WHAT YOU HAVE TO DO: Restate word for word the lines that run from the one containing "left eye: (1355, 175)" to the last line of the data, both ends included.

Segment Start: SOURCE DATA

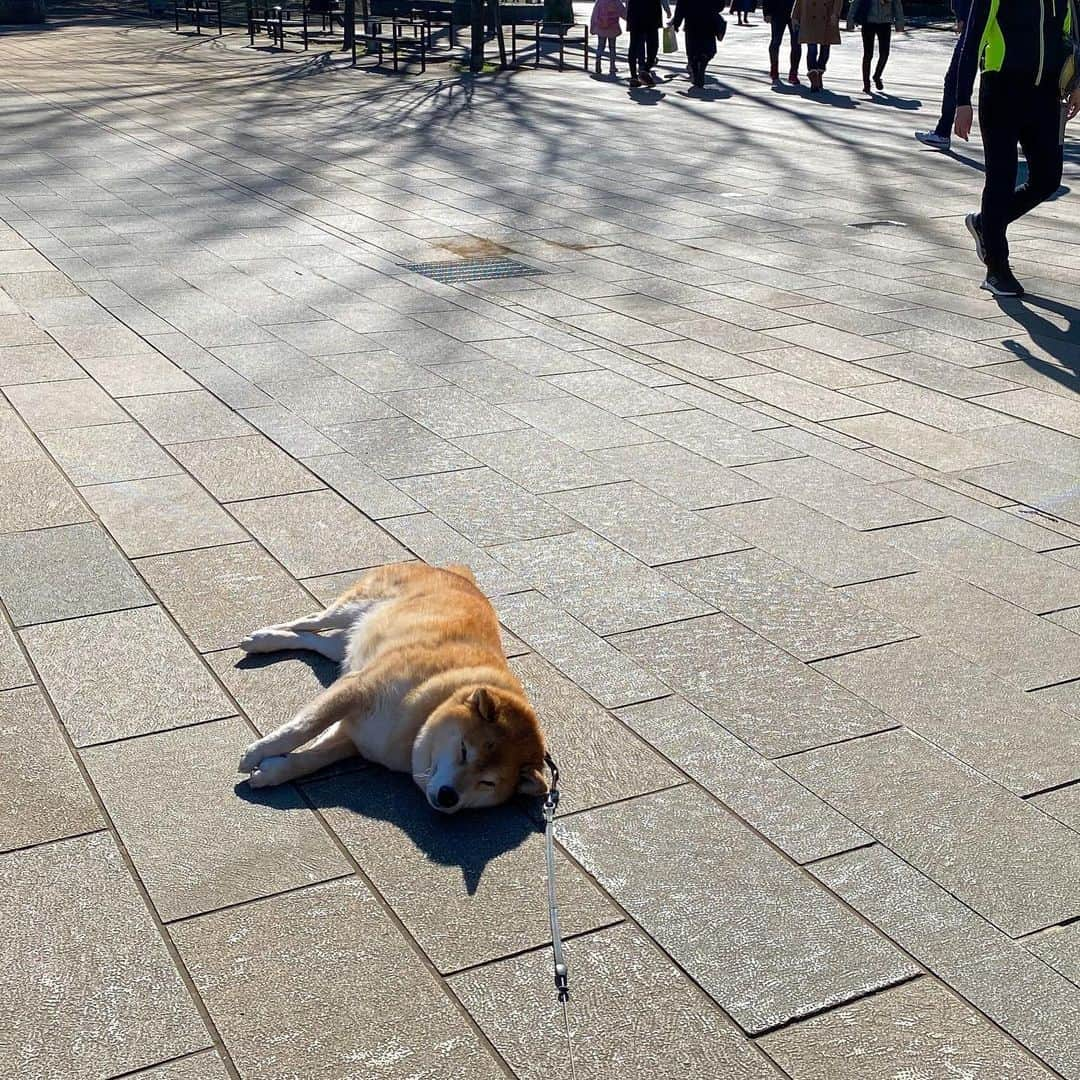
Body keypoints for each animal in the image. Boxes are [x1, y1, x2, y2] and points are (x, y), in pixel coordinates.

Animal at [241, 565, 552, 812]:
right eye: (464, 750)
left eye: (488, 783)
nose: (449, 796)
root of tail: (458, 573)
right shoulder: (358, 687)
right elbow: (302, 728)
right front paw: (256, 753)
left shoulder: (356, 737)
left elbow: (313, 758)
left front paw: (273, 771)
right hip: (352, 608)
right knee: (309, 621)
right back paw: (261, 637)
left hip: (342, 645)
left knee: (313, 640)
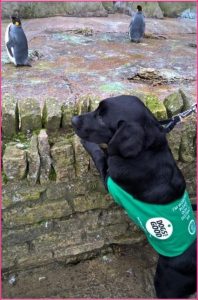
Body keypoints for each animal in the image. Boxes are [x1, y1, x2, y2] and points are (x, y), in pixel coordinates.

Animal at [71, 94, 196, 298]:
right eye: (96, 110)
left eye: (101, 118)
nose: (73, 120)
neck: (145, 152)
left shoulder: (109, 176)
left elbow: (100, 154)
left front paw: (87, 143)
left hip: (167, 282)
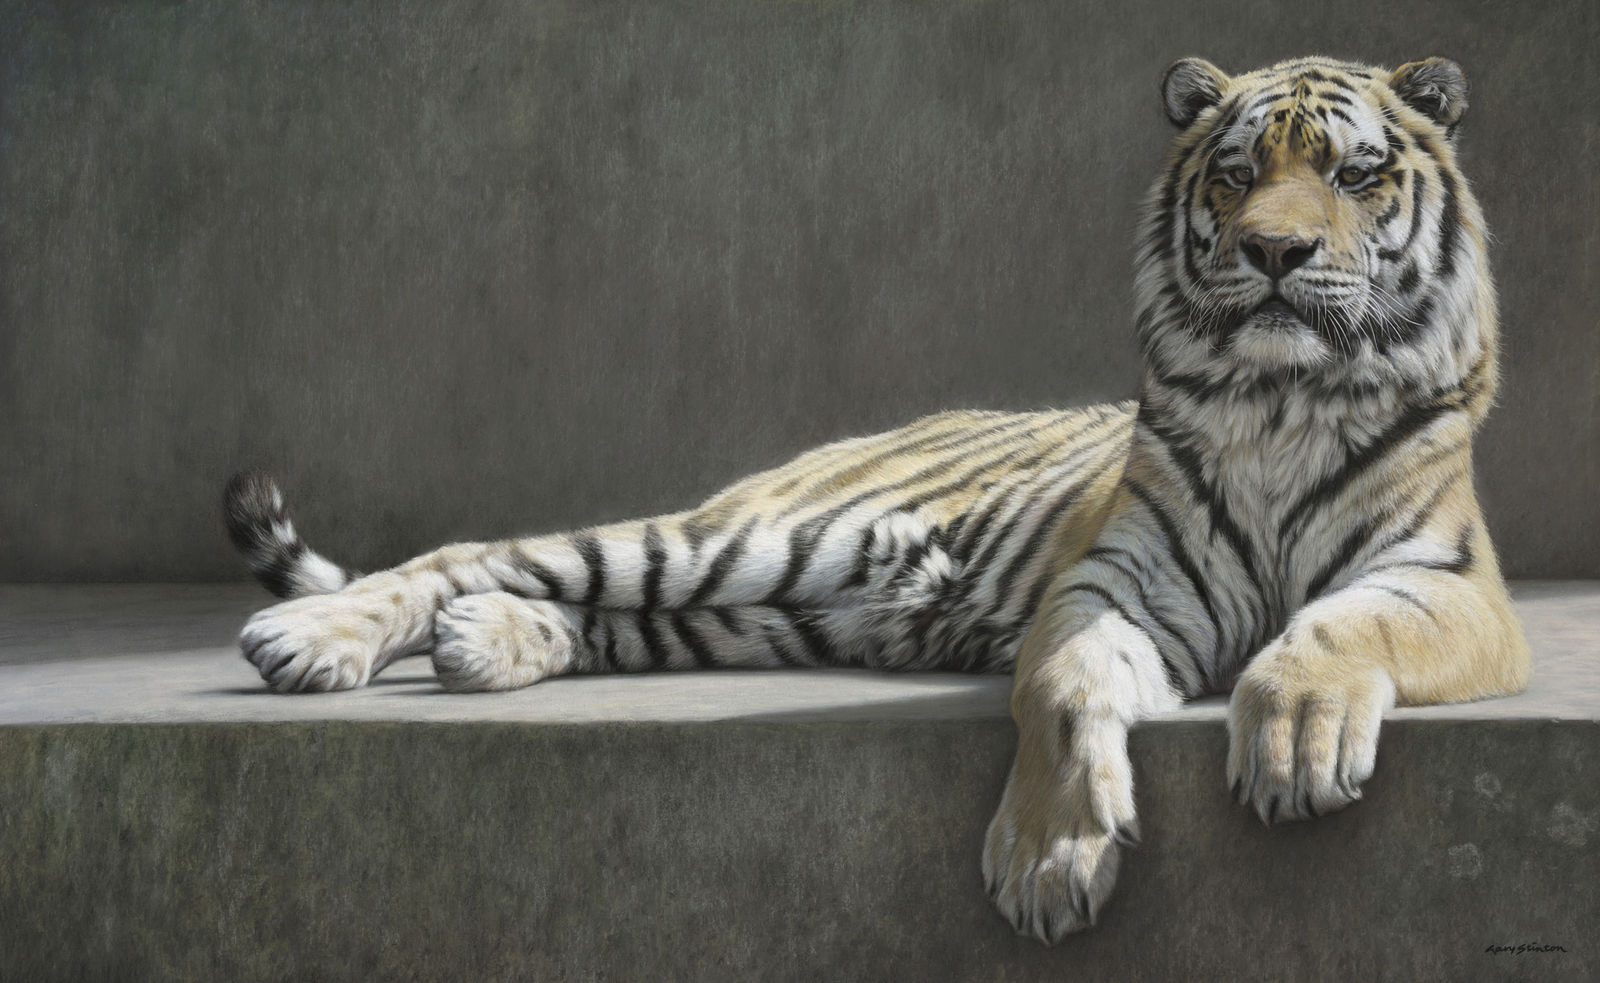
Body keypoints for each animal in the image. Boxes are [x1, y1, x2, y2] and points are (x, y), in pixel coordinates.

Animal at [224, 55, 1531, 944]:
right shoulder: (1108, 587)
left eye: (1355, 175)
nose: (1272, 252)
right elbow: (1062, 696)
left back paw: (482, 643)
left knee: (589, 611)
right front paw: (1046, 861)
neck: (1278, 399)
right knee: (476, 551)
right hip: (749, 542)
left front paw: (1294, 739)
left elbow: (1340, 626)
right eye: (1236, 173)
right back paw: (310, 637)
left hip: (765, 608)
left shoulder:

Segment End: SOURCE DATA

RESPONSE AREA:
left eye: (1355, 175)
nose: (1272, 252)
right elbow: (1062, 696)
left back paw: (482, 643)
left knee: (589, 611)
right front paw: (1046, 861)
neck: (1278, 399)
right knee: (476, 551)
right hip: (749, 542)
left front paw: (1294, 739)
left elbow: (1340, 626)
right eye: (1236, 173)
right back paw: (310, 637)
left hip: (765, 608)
left shoulder:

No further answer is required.